## INSTRUÇÕES DO EXERCÍCIO
Por favor, reproduza fielmente todas as linhas dos itens abaixo. Deixe as imagens fora da resposta.

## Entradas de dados

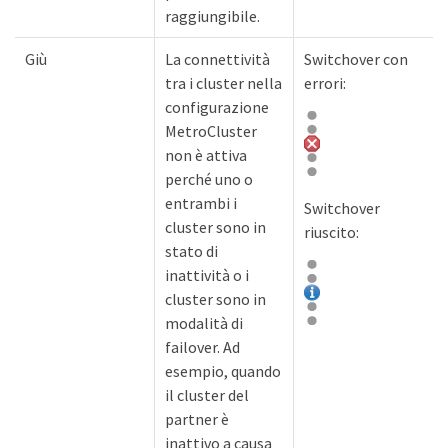
raggiungibile.
Giù
La connettività
Switchover con
tra i cluster nella
errori:
configurazione
MetroCluster
non è attiva
perché uno o
entrambi i
Switchover
cluster sono in
riuscito:
stato di
inattività o i
cluster sono in
modalità di
failover. Ad
esempio, quando
il cluster del
partner è
inattivo a causa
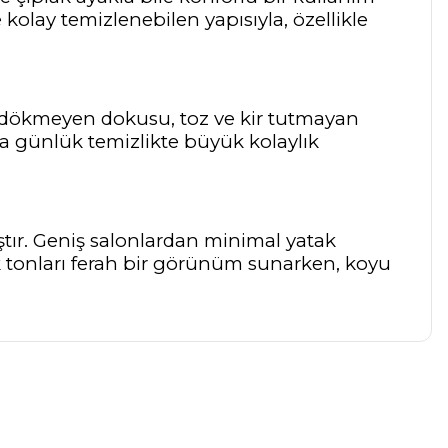
kolay temizlenebilen yapısıyla, özellikle
 Tüy dökmeyen dokusu, toz ve kir tutmayan
la günlük temizlikte büyük kolaylık
ştır. Geniş salonlardan minimal yatak
nk tonları ferah bir görünüm sunarken, koyu
a iletebilirsiniz.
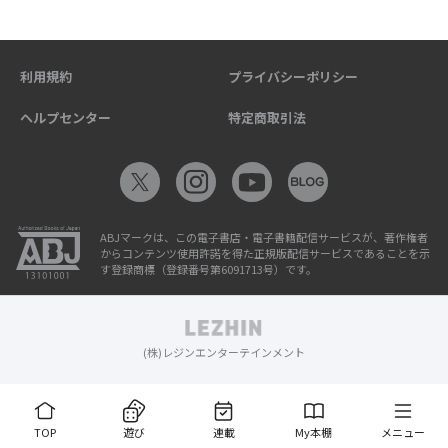
利用規約
プライバシーポリシー
ヘルプセンター
特定商取引法
ABJマークは、この電子書店・電子書籍配信サービスが、著作権者
からコンテンツ使用許諾を得た正規版配信サービスであることを示
す登録商標（登録番号第6091713号）です。
(株)レジンエンターテインメント
TOP
遊び
連載
My本棚
メニュー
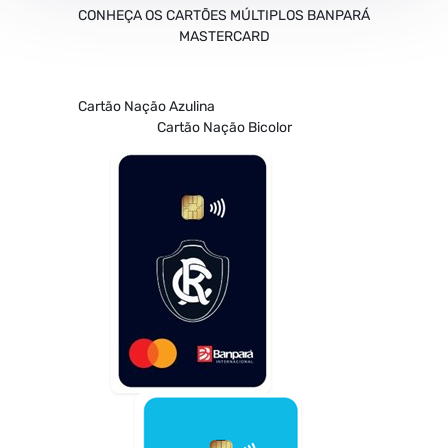
CONHEÇA OS CARTÕES MÚLTIPLOS BANPARÁ
MASTERCARD
Cartão Nação Azulina
Cartão Nação Bicolor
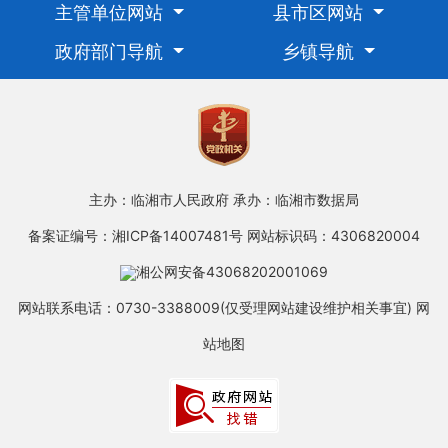
主管单位网站
县市区网站
政府部门导航
乡镇导航
主办：临湘市人民政府
承办：临湘市数据局
备案证编号：湘ICP备14007481号
网站标识码：4306820004
湘公网安备43068202001069
网站联系电话：0730-3388009(仅受理网站建设维护相关事宜)
网
站地图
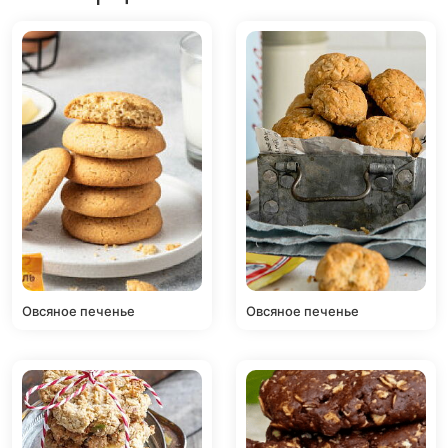
Овсяное печенье
Овсяное печенье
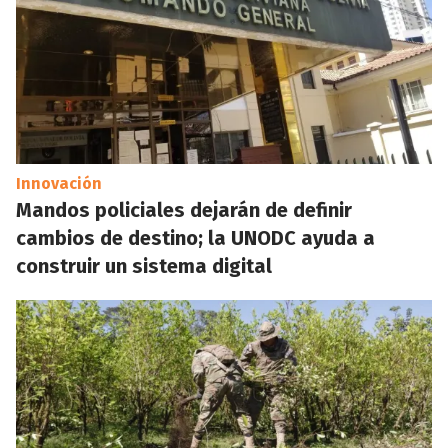
Innovación
Mandos policiales dejarán de definir
cambios de destino; la UNODC ayuda a
construir un sistema digital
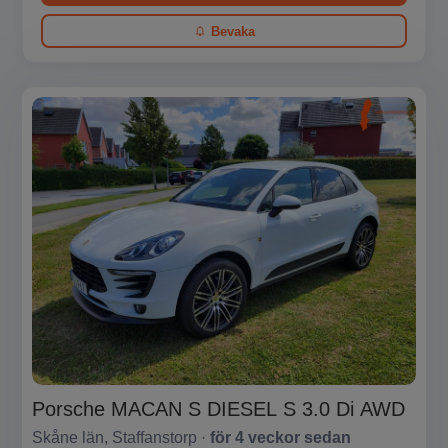
Bevaka
Porsche MACAN S DIESEL S 3.0 Di AWD
Skåne län, Staffanstorp ·
för 4 veckor sedan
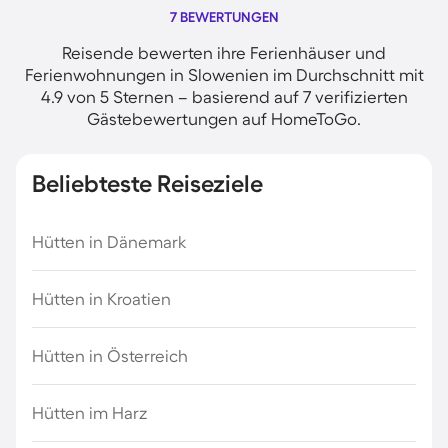
7 BEWERTUNGEN
Reisende bewerten ihre Ferienhäuser und
Ferienwohnungen in Slowenien im Durchschnitt mit
4.9 von 5 Sternen – basierend auf 7 verifizierten
Gästebewertungen auf HomeToGo.
Beliebteste Reiseziele
Hütten in Dänemark
Hütten in Kroatien
Hütten in Österreich
Hütten im Harz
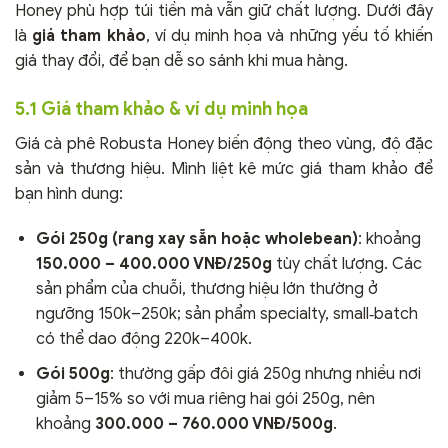
Honey phù hợp túi tiền mà vẫn giữ chất lượng. Dưới đây
là
giá tham khảo
, ví dụ minh họa và những yếu tố khiến
giá thay đổi, để bạn dễ so sánh khi mua hàng.
5.1 Giá tham khảo & ví dụ minh họa
Giá cà phê Robusta Honey biến động theo vùng, độ đặc
sản và thương hiệu. Mình liệt kê mức giá tham khảo để
bạn hình dung:
Gói 250g (rang xay sẵn hoặc wholebean)
: khoảng
150.000 – 400.000 VNĐ/250g
tùy chất lượng. Các
sản phẩm của chuỗi, thương hiệu lớn thường ở
ngưỡng 150k–250k; sản phẩm specialty, small‑batch
có thể dao động 220k–400k.
Gói 500g
: thường gấp đôi giá 250g nhưng nhiều nơi
giảm 5–15% so với mua riêng hai gói 250g, nên
khoảng
300.000 – 760.000 VNĐ/500g
.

## SOLUÇÃO
raggiungibile.
Giù
La connettività
Switchover con
tra i cluster nella
errori:
configurazione
MetroCluster
non è attiva
perché uno o
entrambi i
Switchover
cluster sono in
riuscito:
stato di
inattività o i
cluster sono in
modalità di
failover. Ad
esempio, quando
il cluster del
partner è
inattivo a causa
kolay temizlenebilen yapısıyla, özellikle
 Tüy dökmeyen dokusu, toz ve kir tutmayan
la günlük temizlikte büyük kolaylık
ştır. Geniş salonlardan minimal yatak
nk tonları ferah bir görünüm sunarken, koyu
a iletebilirsiniz.
利用規約
プライバシーポリシー
ヘルプセンター
特定商取引法
ABJマークは、この電子書店・電子書籍配信サービスが、著作権者
からコンテンツ使用許諾を得た正規版配信サービスであることを示
す登録商標（登録番号第6091713号）です。
(株)レジンエンターテインメント
TOP
遊び
連載
My本棚
メニュー
CONHEÇA OS CARTÕES MÚLTIPLOS BANPARÁ
MASTERCARD
Cartão Nação Azulina
Cartão Nação Bicolor
主管单位网站
县市区网站
政府部门导航
乡镇导航
主办：临湘市人民政府
承办：临湘市数据局
备案证编号：湘ICP备14007481号
网站标识码：4306820004
湘公网安备43068202001069
网站联系电话：0730-3388009(仅受理网站建设维护相关事宜)
网
站地图
Овсяное печенье
Овсяное печенье
Innovación
Mandos policiales dejarán de definir
cambios de destino; la UNODC ayuda a
construir un sistema digital
Bevaka
Porsche MACAN S DIESEL S 3.0 Di AWD
Skåne län, Staffanstorp ·
för 4 veckor sedan
7 BEWERTUNGEN
Reisende bewerten ihre Ferienhäuser und
Ferienwohnungen in Slowenien im Durchschnitt mit
4.9 von 5 Sternen – basierend auf 7 verifizierten
Gästebewertungen auf HomeToGo.
Beliebteste Reiseziele
Hütten in Dänemark
Hütten in Kroatien
Hütten in Österreich
Hütten im Harz
Honey phù hợp túi tiền mà vẫn giữ chất lượng. Dưới đây
là
giá tham khảo
, ví dụ minh họa và những yếu tố khiến
giá thay đổi, để bạn dễ so sánh khi mua hàng.
5.1 Giá tham khảo & ví dụ minh họa
Giá cà phê Robusta Honey biến động theo vùng, độ đặc
sản và thương hiệu. Mình liệt kê mức giá tham khảo để
bạn hình dung:
Gói 250g (rang xay sẵn hoặc wholebean)
: khoảng
150.000 – 400.000 VNĐ/250g
tùy chất lượng. Các
sản phẩm của chuỗi, thương hiệu lớn thường ở
ngưỡng 150k–250k; sản phẩm specialty, small‑batch
có thể dao động 220k–400k.
Gói 500g
: thường gấp đôi giá 250g nhưng nhiều nơi
giảm 5–15% so với mua riêng hai gói 250g, nên
khoảng
300.000 – 760.000 VNĐ/500g
.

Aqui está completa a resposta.